INPUT RECORDS |
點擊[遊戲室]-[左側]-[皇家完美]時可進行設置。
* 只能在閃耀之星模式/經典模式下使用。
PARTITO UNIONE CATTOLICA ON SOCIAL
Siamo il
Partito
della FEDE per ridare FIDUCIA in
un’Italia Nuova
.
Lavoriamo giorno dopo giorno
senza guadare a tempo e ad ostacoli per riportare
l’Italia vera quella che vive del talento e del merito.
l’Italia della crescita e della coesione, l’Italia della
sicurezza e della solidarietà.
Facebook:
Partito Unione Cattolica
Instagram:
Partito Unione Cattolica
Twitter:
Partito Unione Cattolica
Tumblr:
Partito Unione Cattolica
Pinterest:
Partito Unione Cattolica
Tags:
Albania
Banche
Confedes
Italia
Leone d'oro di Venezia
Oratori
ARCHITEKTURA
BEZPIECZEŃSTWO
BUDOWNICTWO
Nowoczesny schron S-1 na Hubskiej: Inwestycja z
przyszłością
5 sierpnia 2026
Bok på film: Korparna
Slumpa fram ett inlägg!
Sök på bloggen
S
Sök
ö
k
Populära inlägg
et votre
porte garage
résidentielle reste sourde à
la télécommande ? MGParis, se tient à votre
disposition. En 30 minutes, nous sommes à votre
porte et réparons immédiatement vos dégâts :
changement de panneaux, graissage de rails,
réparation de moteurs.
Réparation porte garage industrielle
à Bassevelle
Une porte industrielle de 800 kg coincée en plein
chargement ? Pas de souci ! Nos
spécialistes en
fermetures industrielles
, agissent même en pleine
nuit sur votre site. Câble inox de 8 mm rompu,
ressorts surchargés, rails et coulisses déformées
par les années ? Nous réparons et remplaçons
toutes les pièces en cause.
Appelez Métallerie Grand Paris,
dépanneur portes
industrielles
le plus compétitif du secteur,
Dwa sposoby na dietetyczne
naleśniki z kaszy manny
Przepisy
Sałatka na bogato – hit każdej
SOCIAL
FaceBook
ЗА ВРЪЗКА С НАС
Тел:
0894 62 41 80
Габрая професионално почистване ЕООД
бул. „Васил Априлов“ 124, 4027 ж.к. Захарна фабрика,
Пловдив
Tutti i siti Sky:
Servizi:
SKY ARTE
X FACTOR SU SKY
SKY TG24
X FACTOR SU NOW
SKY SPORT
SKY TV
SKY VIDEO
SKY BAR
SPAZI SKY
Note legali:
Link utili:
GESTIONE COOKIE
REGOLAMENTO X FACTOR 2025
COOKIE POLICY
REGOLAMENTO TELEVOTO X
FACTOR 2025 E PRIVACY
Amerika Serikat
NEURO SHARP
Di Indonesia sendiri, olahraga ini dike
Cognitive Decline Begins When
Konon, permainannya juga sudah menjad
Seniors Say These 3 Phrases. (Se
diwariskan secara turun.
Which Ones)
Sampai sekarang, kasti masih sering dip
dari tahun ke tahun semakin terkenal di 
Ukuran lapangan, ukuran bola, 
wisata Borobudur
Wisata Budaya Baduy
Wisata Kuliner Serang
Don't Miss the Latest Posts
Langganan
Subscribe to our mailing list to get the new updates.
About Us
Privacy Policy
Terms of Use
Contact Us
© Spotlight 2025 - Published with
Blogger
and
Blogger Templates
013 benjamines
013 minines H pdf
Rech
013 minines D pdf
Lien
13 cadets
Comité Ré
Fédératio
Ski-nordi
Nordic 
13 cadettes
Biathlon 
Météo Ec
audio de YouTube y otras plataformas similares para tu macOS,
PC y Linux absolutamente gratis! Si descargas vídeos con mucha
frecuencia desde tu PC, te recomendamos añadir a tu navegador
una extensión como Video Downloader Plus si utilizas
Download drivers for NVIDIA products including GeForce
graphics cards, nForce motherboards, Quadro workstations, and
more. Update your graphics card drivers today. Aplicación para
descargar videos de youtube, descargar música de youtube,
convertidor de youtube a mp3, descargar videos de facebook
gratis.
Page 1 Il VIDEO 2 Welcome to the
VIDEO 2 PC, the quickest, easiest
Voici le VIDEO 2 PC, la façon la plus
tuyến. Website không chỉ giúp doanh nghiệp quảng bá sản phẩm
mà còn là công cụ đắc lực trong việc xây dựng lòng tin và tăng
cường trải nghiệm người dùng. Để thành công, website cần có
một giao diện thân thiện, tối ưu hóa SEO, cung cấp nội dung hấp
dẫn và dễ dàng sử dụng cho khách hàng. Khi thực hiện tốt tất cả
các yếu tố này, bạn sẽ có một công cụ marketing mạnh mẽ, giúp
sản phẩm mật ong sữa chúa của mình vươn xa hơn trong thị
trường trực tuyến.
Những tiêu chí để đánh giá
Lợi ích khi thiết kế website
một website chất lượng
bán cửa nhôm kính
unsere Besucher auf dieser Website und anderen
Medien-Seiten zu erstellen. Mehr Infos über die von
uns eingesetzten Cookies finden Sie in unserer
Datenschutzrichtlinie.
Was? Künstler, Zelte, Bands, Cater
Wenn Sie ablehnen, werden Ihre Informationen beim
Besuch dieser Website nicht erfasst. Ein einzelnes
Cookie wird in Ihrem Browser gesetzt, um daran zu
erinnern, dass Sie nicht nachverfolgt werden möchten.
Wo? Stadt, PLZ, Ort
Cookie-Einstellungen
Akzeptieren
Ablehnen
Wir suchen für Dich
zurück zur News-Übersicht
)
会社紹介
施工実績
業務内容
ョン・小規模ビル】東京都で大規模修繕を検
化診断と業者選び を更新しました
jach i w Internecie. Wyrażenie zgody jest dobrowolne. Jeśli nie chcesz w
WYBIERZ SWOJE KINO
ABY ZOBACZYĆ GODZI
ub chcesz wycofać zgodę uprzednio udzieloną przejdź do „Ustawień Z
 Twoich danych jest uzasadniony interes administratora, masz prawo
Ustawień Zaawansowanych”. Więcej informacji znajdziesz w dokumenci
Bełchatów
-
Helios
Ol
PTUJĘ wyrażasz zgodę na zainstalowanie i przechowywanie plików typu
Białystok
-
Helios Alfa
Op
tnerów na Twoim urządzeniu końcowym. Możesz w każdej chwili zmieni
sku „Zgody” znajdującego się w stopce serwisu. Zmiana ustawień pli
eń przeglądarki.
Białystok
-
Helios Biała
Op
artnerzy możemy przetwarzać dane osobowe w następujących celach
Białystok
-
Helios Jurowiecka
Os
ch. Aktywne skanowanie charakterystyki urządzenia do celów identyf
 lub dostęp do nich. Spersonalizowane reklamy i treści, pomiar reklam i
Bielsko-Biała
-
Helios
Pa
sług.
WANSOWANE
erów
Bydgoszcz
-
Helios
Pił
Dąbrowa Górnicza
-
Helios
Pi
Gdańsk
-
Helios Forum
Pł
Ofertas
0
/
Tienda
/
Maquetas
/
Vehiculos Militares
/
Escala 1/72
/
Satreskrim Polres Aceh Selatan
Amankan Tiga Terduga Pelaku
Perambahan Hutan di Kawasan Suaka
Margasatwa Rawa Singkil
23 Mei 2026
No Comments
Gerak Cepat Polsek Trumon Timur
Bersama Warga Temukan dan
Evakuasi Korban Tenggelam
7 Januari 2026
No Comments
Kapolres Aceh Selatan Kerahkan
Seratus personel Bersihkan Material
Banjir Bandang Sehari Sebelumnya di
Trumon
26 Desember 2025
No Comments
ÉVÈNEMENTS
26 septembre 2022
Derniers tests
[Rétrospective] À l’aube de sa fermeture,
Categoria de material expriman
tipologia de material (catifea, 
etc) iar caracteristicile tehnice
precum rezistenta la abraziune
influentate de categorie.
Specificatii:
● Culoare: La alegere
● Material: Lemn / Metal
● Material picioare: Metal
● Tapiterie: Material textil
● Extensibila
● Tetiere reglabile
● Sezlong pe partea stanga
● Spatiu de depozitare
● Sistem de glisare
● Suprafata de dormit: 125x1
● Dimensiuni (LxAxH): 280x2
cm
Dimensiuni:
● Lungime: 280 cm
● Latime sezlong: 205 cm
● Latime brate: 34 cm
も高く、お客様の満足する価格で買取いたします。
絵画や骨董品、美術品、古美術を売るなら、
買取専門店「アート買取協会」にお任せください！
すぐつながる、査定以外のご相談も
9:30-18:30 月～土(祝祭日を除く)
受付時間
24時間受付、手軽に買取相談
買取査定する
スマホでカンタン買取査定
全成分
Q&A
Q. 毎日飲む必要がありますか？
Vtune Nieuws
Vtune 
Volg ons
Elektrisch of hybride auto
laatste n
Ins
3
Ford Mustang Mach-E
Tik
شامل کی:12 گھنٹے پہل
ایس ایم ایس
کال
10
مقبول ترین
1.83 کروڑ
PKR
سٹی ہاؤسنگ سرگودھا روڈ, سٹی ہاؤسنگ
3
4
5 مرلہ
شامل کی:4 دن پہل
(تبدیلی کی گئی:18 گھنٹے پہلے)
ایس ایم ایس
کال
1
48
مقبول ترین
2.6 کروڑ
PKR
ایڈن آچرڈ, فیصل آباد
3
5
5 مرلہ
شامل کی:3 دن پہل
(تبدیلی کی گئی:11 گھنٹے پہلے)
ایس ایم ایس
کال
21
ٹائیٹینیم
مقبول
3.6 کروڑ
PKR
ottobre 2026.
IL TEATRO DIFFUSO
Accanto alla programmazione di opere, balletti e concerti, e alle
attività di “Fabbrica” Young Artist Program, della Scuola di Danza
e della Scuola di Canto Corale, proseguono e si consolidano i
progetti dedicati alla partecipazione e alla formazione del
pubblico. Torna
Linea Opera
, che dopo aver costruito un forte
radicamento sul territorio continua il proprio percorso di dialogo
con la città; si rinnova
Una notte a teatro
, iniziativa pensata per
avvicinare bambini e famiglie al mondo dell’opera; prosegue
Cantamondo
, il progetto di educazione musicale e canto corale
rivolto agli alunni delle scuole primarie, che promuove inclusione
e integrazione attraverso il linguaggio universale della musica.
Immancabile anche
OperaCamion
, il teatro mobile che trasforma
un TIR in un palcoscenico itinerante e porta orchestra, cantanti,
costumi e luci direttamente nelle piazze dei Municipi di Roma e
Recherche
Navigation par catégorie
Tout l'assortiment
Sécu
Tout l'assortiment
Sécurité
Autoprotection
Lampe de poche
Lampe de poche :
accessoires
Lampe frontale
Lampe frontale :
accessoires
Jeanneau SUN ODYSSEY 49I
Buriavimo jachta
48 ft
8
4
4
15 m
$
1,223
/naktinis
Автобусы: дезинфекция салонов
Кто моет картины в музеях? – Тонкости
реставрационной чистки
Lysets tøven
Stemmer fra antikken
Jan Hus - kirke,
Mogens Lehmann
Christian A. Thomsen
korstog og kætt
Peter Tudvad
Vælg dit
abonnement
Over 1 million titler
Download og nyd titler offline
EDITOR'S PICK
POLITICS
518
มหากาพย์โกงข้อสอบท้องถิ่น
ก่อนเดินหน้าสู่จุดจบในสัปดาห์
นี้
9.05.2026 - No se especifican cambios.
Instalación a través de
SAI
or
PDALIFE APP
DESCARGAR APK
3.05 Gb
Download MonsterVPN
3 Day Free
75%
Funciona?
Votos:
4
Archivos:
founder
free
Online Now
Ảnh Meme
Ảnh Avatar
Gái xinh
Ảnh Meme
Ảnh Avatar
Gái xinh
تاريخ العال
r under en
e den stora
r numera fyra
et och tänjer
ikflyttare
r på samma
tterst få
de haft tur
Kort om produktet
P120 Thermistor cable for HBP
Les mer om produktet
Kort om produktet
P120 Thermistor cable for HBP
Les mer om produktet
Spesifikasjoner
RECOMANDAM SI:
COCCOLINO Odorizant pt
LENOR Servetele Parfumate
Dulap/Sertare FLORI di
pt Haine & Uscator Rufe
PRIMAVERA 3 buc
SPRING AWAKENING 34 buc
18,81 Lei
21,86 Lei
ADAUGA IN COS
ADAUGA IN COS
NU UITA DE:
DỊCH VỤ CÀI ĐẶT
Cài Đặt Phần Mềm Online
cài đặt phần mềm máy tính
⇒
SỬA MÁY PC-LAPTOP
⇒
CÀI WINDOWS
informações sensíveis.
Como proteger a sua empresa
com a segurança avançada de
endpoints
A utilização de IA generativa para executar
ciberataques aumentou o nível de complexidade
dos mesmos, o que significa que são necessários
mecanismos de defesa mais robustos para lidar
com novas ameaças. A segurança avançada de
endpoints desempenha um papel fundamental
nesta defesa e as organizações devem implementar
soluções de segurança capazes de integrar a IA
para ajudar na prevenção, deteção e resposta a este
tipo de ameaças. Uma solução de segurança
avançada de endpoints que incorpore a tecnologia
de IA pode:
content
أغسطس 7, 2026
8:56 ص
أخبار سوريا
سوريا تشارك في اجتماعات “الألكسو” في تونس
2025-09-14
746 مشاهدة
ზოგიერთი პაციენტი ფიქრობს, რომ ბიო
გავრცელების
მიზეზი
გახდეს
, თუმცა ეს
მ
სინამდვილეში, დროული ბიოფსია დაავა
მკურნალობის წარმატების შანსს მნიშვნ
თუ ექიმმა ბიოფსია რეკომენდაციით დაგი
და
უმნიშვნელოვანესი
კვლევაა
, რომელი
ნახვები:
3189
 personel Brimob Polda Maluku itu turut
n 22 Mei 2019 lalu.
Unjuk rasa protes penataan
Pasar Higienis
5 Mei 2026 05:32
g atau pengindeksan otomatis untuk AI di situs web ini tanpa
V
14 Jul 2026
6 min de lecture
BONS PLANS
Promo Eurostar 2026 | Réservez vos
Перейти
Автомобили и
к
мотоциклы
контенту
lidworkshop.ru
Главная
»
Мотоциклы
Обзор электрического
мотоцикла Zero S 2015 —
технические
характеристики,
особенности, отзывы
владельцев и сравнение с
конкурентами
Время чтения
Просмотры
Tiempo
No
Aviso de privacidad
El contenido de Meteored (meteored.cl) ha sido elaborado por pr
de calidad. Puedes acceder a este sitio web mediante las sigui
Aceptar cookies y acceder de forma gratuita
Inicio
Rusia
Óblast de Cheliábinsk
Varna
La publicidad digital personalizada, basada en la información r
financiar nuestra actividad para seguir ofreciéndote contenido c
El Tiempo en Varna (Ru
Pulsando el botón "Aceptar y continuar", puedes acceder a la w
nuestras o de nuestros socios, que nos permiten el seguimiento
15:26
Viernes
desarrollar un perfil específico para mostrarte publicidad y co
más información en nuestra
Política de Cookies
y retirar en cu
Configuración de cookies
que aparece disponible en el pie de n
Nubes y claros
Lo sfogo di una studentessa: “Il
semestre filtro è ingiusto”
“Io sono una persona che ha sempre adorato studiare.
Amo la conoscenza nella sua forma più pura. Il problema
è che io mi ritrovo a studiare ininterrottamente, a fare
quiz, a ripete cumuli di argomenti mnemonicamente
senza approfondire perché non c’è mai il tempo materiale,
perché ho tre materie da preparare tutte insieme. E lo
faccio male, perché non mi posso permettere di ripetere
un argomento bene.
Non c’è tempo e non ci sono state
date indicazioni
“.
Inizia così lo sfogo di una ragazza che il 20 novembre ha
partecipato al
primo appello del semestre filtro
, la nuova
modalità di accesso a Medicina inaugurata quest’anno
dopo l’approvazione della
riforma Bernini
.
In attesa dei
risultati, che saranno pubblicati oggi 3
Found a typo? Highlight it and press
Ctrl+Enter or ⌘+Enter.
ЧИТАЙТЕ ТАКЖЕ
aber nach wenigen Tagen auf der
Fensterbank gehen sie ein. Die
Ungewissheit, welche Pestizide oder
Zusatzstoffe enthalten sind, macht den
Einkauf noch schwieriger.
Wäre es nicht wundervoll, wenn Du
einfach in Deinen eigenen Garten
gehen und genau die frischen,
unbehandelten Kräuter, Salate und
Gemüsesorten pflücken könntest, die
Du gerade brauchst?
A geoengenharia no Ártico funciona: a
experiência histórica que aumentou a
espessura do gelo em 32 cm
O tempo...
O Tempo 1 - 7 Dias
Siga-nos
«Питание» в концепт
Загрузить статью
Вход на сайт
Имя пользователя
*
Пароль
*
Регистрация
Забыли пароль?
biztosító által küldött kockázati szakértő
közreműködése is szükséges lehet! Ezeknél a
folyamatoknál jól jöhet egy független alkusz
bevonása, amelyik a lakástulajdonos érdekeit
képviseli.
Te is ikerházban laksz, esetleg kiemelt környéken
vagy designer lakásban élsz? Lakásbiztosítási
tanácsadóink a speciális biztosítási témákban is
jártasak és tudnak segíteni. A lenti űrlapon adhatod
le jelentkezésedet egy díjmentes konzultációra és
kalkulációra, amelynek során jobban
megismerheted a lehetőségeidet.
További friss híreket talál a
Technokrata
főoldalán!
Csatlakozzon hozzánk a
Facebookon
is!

WHAT IS NEEDED | Copy exactly the stretch of data above from the line with "cài đặt phần mềm máy tính" through the line with "com novas ameaças. A segurança avançada de", and omit all other lines.

REPLY |
cài đặt phần mềm máy tính
⇒
SỬA MÁY PC-LAPTOP
⇒
CÀI WINDOWS
informações sensíveis.
Como proteger a sua empresa
com a segurança avançada de
endpoints
A utilização de IA generativa para executar
ciberataques aumentou o nível de complexidade
dos mesmos, o que significa que são necessários
mecanismos de defesa mais robustos para lidar
com novas ameaças. A segurança avançada de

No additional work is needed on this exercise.